= Beginning of Section =

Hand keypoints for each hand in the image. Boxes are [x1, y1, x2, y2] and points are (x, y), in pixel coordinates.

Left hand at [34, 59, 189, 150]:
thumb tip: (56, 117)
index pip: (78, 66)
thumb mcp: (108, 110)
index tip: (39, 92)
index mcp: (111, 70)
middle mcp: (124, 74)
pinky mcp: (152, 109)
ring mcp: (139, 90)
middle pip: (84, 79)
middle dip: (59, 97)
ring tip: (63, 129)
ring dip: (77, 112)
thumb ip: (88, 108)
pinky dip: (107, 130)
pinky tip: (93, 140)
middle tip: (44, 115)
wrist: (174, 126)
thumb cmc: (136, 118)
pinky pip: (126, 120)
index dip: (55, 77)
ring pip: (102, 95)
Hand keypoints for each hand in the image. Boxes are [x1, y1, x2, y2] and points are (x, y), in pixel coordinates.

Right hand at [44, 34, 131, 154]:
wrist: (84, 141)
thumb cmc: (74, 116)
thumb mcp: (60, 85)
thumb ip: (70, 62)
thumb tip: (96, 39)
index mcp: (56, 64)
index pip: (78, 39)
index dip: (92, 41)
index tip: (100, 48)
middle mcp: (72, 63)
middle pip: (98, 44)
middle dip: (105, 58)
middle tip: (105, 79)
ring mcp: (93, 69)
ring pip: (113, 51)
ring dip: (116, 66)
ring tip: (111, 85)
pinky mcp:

= End of Section =
= Beginning of Section =

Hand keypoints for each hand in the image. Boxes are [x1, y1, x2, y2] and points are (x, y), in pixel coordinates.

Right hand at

= End of Section =

• Work request: Beginning with the line containing "pinky mcp: (152, 109)" and ending with the line containing "pinky pip: (126, 120)", extract those lines exactly from the listing above, and only those.

• Written answer:
pinky mcp: (152, 109)
ring mcp: (139, 90)
middle pip: (84, 79)
middle dip: (59, 97)
ring tip: (63, 129)
ring dip: (77, 112)
thumb ip: (88, 108)
pinky dip: (107, 130)
pinky tip: (93, 140)
middle tip: (44, 115)
wrist: (174, 126)
thumb cmc: (136, 118)
pinky pip: (126, 120)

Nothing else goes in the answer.